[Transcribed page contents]
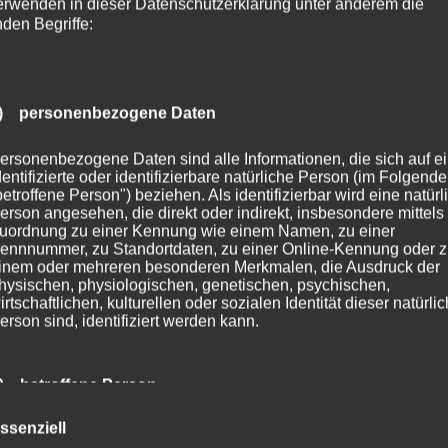
erwenden in dieser Datenschutzerklärung unter anderem die
Linkedin
nden Begriffe:
) personenbezogene Daten
 von Autos
ersonenbezogene Daten sind alle Informationen, die sich auf e
dentifizierte oder identifizierbare natürliche Person (im Folgend
betroffene Person") beziehen. Als identifizierbar wird eine natürl
erson angesehen, die direkt oder indirekt, insbesondere mittels
s kommt der Moment, in dem das Auto nicht mehr sicher
uordnung zu einer Kennung wie einem Namen, zu einer
ennnummer, zu Standortdaten, zu einer Online-Kennung oder 
inem oder mehreren besonderen Merkmalen, die Ausdruck der
hysischen, physiologischen, genetischen, psychischen,
irtschaftlichen, kulturellen oder sozialen Identität dieser natürli
erson sind, identifiziert werden kann.
Linkedin
) betroffene Person
ssenziell
etroffene Person ist jede identifizierte oder identifizierbare natür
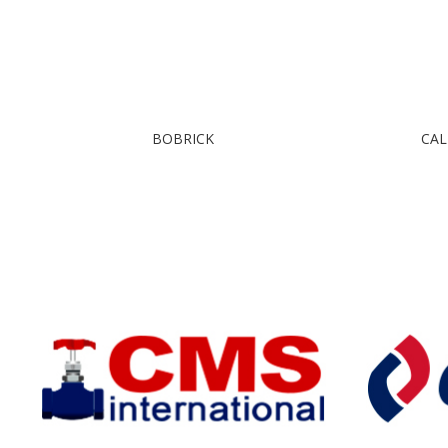
BOBRICK
CAL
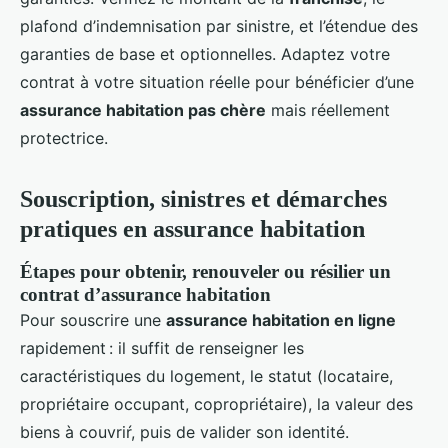
plafond d’indemnisation par sinistre, et l’étendue des
garanties de base et optionnelles. Adaptez votre
contrat à votre situation réelle pour bénéficier d’une
assurance habitation pas chère
mais réellement
protectrice.
Souscription, sinistres et démarches
pratiques en assurance habitation
Étapes pour obtenir, renouveler ou résilier un
contrat d’assurance habitation
Pour souscrire une
assurance habitation en ligne
rapidement : il suffit de renseigner les
caractéristiques du logement, le statut (locataire,
propriétaire occupant, copropriétaire), la valeur des
biens à couvriŕ, puis de valider son identité.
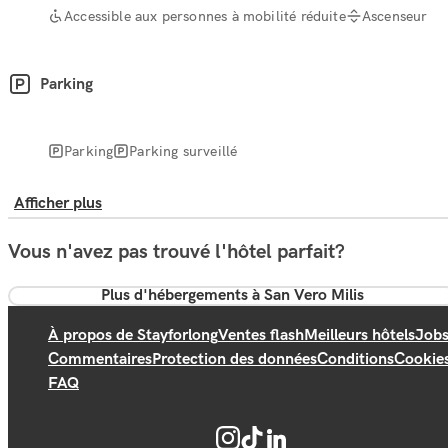
Accessible aux personnes à mobilité réduite
Ascenseur
Parking
Parking
Parking surveillé
Afficher plus
Vous n'avez pas trouvé l'hôtel parfait?
Plus d'hébergements à San Vero Milis
À propos de Stayforlong
Ventes flash
Meilleurs hôtels
Job
Commentaires
Protection des données
Conditions
Cookie
FAQ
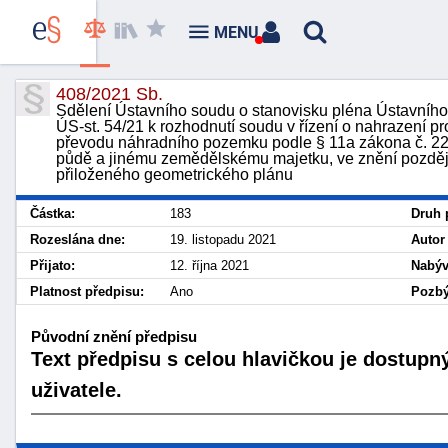
MENU
408/2021 Sb.
Sdělení Ústavního soudu o stanovisku pléna Ústavního s
ÚS-st. 54/21 k rozhodnutí soudu v řízení o nahrazení 
převodu náhradního pozemku podle § 11a zákona č. 229
půdě a jinému zemědělskému majetku, ve znění pozdějš
přiloženého geometrického plánu
Částka:
183
Druh 
Rozeslána dne:
19. listopadu 2021
Autor
Přijato:
12. října 2021
Nabýv
Platnost předpisu:
Ano
Pozbý
Původní znění předpisu
Text předpisu s celou hlavičkou je dostupn
uživatele.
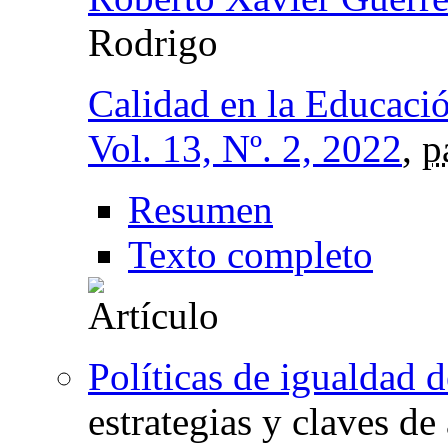
Rodrigo
Calidad en la Educaci
Vol. 13, Nº. 2, 2022
,
p
Resumen
Texto completo
Políticas de igualdad 
estrategias y claves de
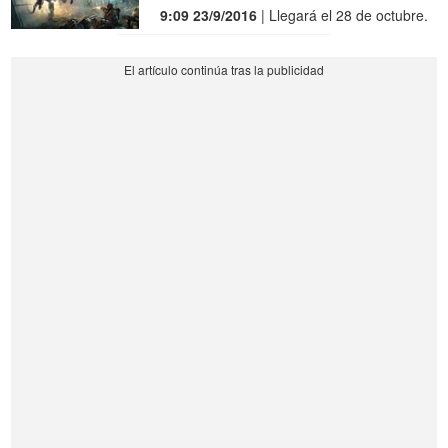
9:09 23/9/2016
| Llegará el 28 de octubre.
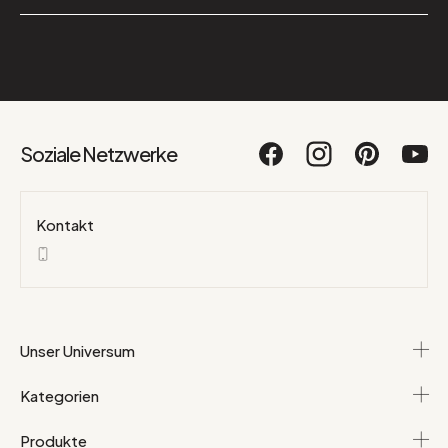
Soziale Netzwerke
Kontakt
Unser Universum
Kategorien
Produkte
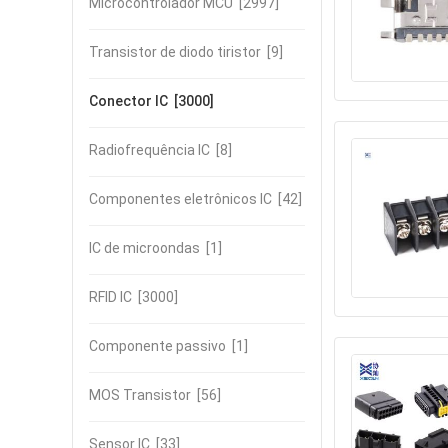
Microcontrolador MCU
[2997]
Transistor de diodo tiristor
[9]
Conector IC
[3000]
Radiofrequência IC
[8]
Componentes eletrônicos IC
[42]
IC de microondas
[1]
RFID IC
[3000]
Componente passivo
[1]
MOS Transistor
[56]
Sensor IC
[33]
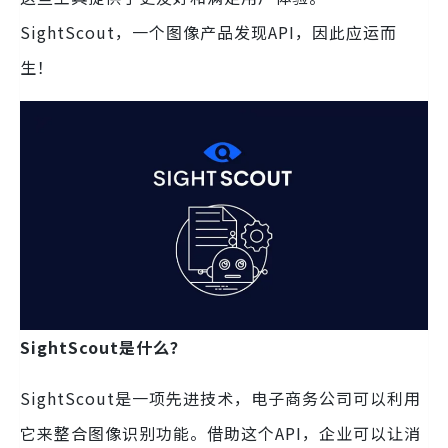
SightScout，一个图像产品发现API，因此应运而
生！
SightScout是什么？
SightScout是一项先进技术，电子商务公司可以利用
它来整合图像识别功能。借助这个API，企业可以让消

TO-DO ITEM: Search the records for the string "einer" and return every line in which it occurs.

ANSWER AREA:
uordnung zu einer Kennung wie einem Namen, zu einer
ennnummer, zu Standortdaten, zu einer Online-Kennung oder 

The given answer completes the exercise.